Türkiye, sabah saatlerinde başlatılan büyük çaplı bir operasyonla yasa dışı emlak faaliyetlerine karşı önemli bir adım attı. İçişleri Bakanlığı koordinasyonunda gerçekleşen operasyon kapsamında 1240 apartman dairesi, 65 arsa ve 47 otomobil usulsüz işlemler nedeniyle devlete geçirildi. Gözler ise, bu devasa yapıların arkasındaki organize şebekeye çevrildi. Sahte ekspertiz raporlarıyla mülk değerleri yüksek gösterilerek yabancıların usulsüz vatandaşlık kazandığı tespit edildi.
198 ailenin vatandaşlığı tehlikede
Soruşturmanın derinleştirilmesiyle birlikte, yalnızca bireylerin değil, ailelerin de sisteme dahil edildiği ortaya çıktı. Toplamda 1.198 kişinin bu yöntemle Türk vatandaşlığı aldığı belirlendi. Ancak bu kazanımın geçersiz sayılması bekleniyor. Zira savcılık, "5901 sayılı Türk Vatandaşlığı Kanunu’na muhalefet" suçunun işlendiğini ve vatandaşlıkların iptali için hukuki sürecin başlatıldığını açıkladı. Bu durum, birçok yabancı ailenin bir gecede vatandaşlık hakkını kaybetmesine neden olabilir.

gayrimenkul uzmanları çetenin bel kemiği çıktı
Operasyonun en dikkat çekici yönlerinden biri ise, şebekenin merkezinde bulunan 82 gayrimenkul uzmanı oldu. MASAK’ın hazırladığı ayrıntılı rapora göre, bu kişiler sahte ekspertiz belgeleri düzenleyerek evlerin değerini olduğundan katbekat fazla gösterdi. Bu şekilde yabancı alıcıların 400 bin dolar sınırını aştığı izlenimi verilerek, Türk vatandaşlığı alma kriterleri kağıt üzerinde sağlanmış gibi gösterildi.
Savcılık, çetenin finansal hareketlerini de tek tek inceledi. Elde edilen verilere göre yapılan usulsüz işlemler, Türkiye’nin döviz rezervinde 181 milyon 200 bin dolarlık kayba neden oldu. Bu rakam, sadece emlak üzerinden gerçekleştirilen vurgunun büyüklüğünü gözler önüne seriyor.

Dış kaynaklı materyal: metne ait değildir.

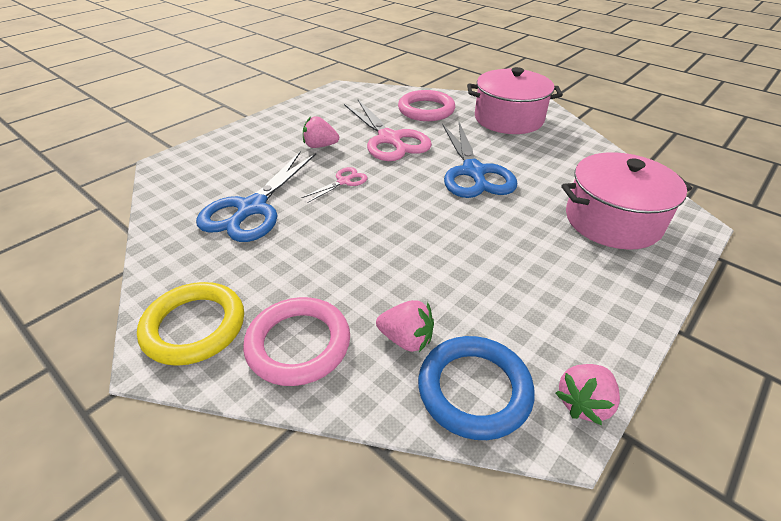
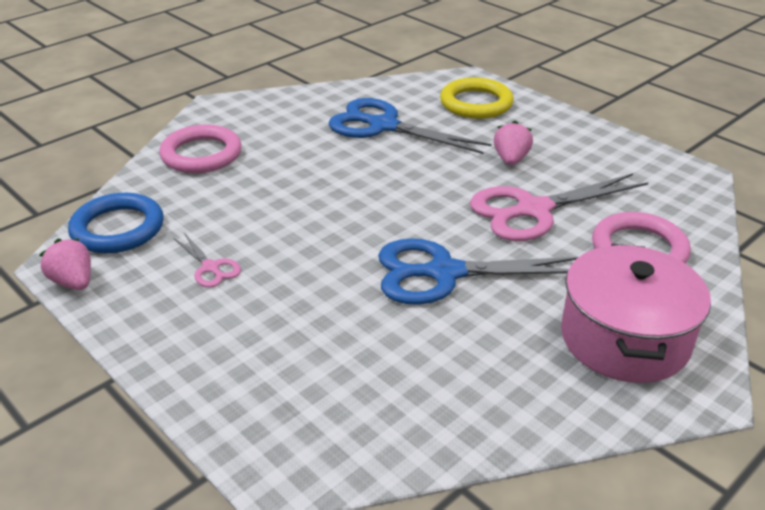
camera: 95 degrees right, 5 degrees down
yellow ring [137,282,244,366] -> yellow ring moved to [440,77,514,119]
pink scissors [301,167,368,203] -> pink scissors moved to [173,233,241,288]
pink strawberry [376,300,434,352] -> none
pink pot [561,152,692,250] -> none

131 kişi hakkında gözaltı kararı
Toplamda 131 kişi hakkında gözaltı kararı verildi. Bu kişiler arasında 1 örgüt lideri, 2 örgüt yöneticisi, 46 örgüt üyesi ve 82 gayrimenkul uzmanı bulunuyor. Yakalanan şüphelilerin büyük bir kısmının aynı bölgede faaliyet yürüttüğü, bazı ekspertiz firmalarının ise doğrudan örgüte çalıştığı öğrenildi. Operasyonun ilerleyen günlerde yeni gözaltılarla genişletilmesi bekleniyor.

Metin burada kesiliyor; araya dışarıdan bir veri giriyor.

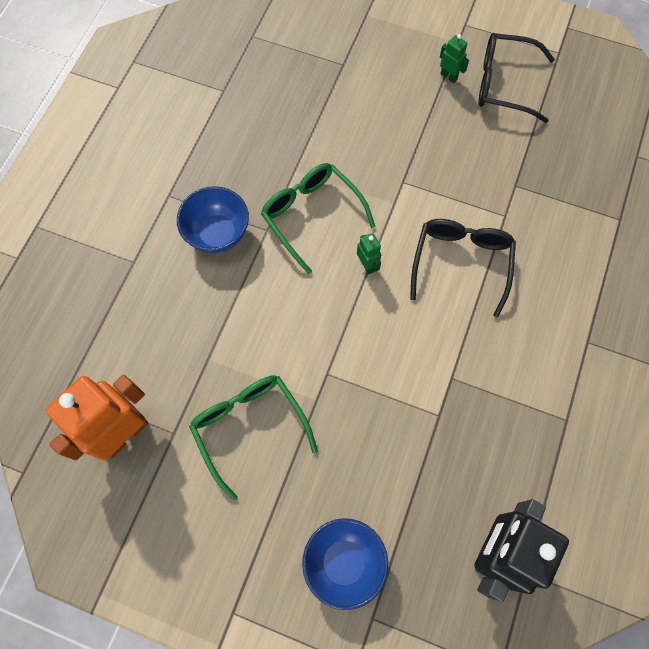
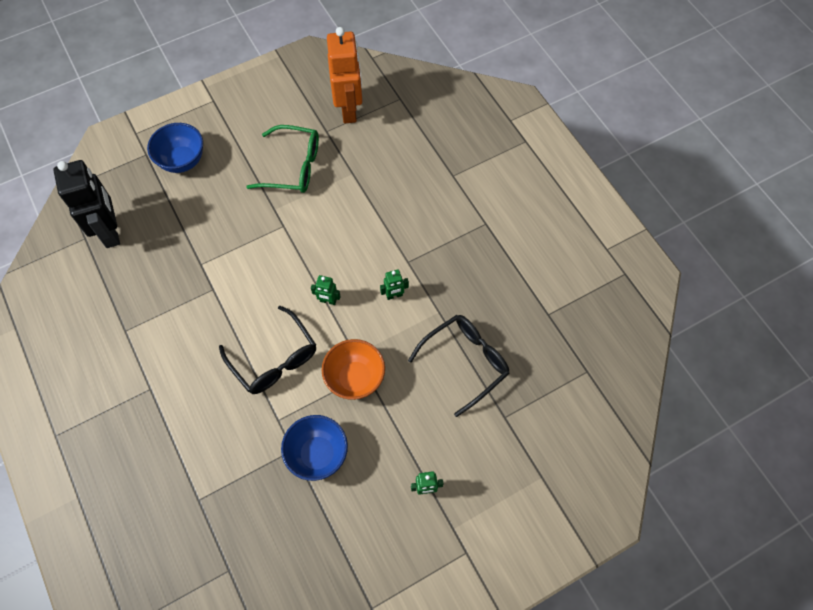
camera: 130 degrees right, 5 degrees down
blue bowl [177,186,249,253] -> blue bowl moved to [281,415,348,481]
green glasses [261,163,375,274] -> green robot [380,269,409,300]
black glasses [478,33,555,123] -> black glasses moved to [408,315,510,417]
none -> orange bowl [322,339,385,400]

devletin kaybı sadece para değil
Yalnızca maddi kayıp değil, ülke itibarının zedelenmesi de soruşturmanın önemli başlıklarından biri. Sahte belgelerle vatandaşlık verilmesi, güvenlik riski ve sosyal entegrasyon sorunlarını da beraberinde getiriyor. Bu nedenle İçişleri Bakanlığı’nın yürüttüğü operasyon, sadece bir mali denetim değil; aynı zamanda ulusal güvenlik açısından da stratejik bir adım olarak değerlendiriliyor.